THINGS TO DO:
1. In the article on sweat gland bioelectrics in cystic fibrosis, how long has the diagnosis of cystic fibrosis depended on measuring sweat chloride concentration?
2. Write out the part of the article on sweat gland bioelectrics in cystic fibrosis that opens with the words "Background: For nearly" and closes with "function in vivo.".
3. Extend the abstract of the article on sweat gland bioelectrics in cystic fibrosis, picking up after its last sentence.

** Opening PASSAGE TO READ block **

Sweat gland bioelectrics differ in cystic fibrosis: a new concept for potential diagnosis and assessment of CFTR function in cystic fibrosis

  1. T Gonska1,2,
  2. W Ip2,
  3. D Turner3,
  4. W S Han4,
  5. J Rose2,
  6. P Durie1,2,
  7. P Quinton4,5
  1. 1
    Department of Paediatrics, University of Toronto, Toronto, Canada
  2. 2
    Physiology and Experimental Medicine, the Research Institute and the Department of Paediatrics, Hospital for Sick Children, Toronto, Canada
  3. 3
    Pediatric Gastroenterology Unit, Shaare Zedek Medical Center, The Hebrew University, Jerusalem, Israel
  4. 4
    Department of Paediatrics, University of California School of Medicine, San Diego, La Jolla, California, USA
  5. 5
    Division of Biomedical Sciences, University of California, Riverside, California, USA
  1. Correspondence to Dr P Quinton, Department of Paediatrics, University of California, 9500 Gilman Dr, San Diego, La Jolla, CA 92093-0830, USA; pquinton{at}ucsd.edu
  • Received 16 February 2009
  • Accepted 18 August 2009
  • Published Online First 3 September 2009

Abstract

Background: For nearly 50 years the diagnosis of cystic fibrosis (CF) has depended on measurements of sweat chloride concentration. While the validity of this test is universally accepted, increasing diagnostic challenges and the search for adequate biomarker assays to support curative-orientated clinical drug trials have created a new demand for accurate, reliable and more practical CF tests. A novel concept is proposed that may provide a more efficient real-time method for assessing CFTR function in vivo.

** Closing PASSAGE TO READ block **
** Opening RECORD SET block **

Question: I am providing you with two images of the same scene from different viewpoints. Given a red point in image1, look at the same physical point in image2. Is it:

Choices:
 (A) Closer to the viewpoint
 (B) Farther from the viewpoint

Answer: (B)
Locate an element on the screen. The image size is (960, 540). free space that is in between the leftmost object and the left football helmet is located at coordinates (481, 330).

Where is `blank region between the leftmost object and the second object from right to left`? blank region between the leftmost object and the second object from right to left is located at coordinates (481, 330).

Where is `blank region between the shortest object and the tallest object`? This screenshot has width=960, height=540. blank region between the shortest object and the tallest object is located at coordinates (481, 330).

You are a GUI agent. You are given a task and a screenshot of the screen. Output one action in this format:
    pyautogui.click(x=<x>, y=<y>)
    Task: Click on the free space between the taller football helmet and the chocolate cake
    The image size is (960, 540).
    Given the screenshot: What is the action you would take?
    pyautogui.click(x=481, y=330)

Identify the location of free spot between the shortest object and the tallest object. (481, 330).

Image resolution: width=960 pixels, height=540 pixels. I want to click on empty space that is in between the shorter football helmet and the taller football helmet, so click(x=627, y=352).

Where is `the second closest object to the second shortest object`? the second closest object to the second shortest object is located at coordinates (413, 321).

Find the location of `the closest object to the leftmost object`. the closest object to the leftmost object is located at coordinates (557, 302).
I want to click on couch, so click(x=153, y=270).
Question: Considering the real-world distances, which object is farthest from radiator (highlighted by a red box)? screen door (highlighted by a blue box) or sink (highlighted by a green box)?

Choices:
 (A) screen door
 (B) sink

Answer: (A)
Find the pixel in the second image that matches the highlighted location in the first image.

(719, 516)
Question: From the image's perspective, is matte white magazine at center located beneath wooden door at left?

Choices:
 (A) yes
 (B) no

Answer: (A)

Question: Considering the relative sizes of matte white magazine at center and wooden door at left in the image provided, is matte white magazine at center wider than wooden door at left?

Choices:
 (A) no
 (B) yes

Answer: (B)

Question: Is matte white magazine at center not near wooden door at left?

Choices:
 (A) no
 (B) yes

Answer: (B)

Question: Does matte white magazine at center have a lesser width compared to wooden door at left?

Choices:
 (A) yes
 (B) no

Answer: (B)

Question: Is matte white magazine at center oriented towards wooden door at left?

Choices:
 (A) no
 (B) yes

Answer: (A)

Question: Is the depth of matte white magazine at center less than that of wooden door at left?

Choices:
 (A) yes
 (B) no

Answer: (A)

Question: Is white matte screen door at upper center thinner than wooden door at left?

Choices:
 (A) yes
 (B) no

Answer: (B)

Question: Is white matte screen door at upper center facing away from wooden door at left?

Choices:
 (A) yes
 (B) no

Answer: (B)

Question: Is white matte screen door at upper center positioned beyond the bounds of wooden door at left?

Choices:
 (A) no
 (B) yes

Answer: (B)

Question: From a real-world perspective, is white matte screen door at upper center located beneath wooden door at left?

** Closing RECORD SET block **

RESPONSE LIST:
1. For nearly 50 years.

2.
Background: For nearly 50 years the diagnosis of cystic fibrosis (CF) has depended on measurements of sweat chloride concentration. While the validity of this test is universally accepted, increasing diagnostic challenges and the search for adequate biomarker assays to support curative-orientated clinical drug trials have created a new demand for accurate, reliable and more practical CF tests. A novel concept is proposed that may provide a more efficient real-time method for assessing CFTR function in vivo.

3.
Methods: Cholinergic and β-adrenergic agonists were iontophoresed to stimulate sweating. The bioelectric potential from stimulated sweat glands (SPD) was measured in vivo using a standard ECG electrode applied to the skin surface. SPD and sweat chloride concentrations were compared in cohorts predicted to express a range of CFTR function as presented by healthy controls (HC), heterozygotes (Hz), pancreatic sufficient (CFPS) and pancreatic insufficient patients with CF (CFPI).

Results: The median SPD was hyperpolarised in patients with CF compared with control subjects (−47.4 mV vs −14.5 mV, p<0.001). In distinguishing between control and CF subjects, SPD (area under receiver operator curve (AUC)  =  0.997) was similar to sweat chloride concentration (AUC  =  0.986). Sequential cholinergic/β-adrenergic sweat stimulation dramatically depolarised the SPD in patients with CF (p<0.001) but had no effect in control subjects (p = 0.6) or on the sweat chloride concentration in either group (p>0.5). Furthermore, the positive SPD response was larger in CFPI than in CFPS subjects (p = 0.04).

Conclusion: These results support the concept that skin surface voltages arising from stimulated sweat glands can be exploited to assess expressed CFTR function in vivo and may prove to be a useful diagnostic tool.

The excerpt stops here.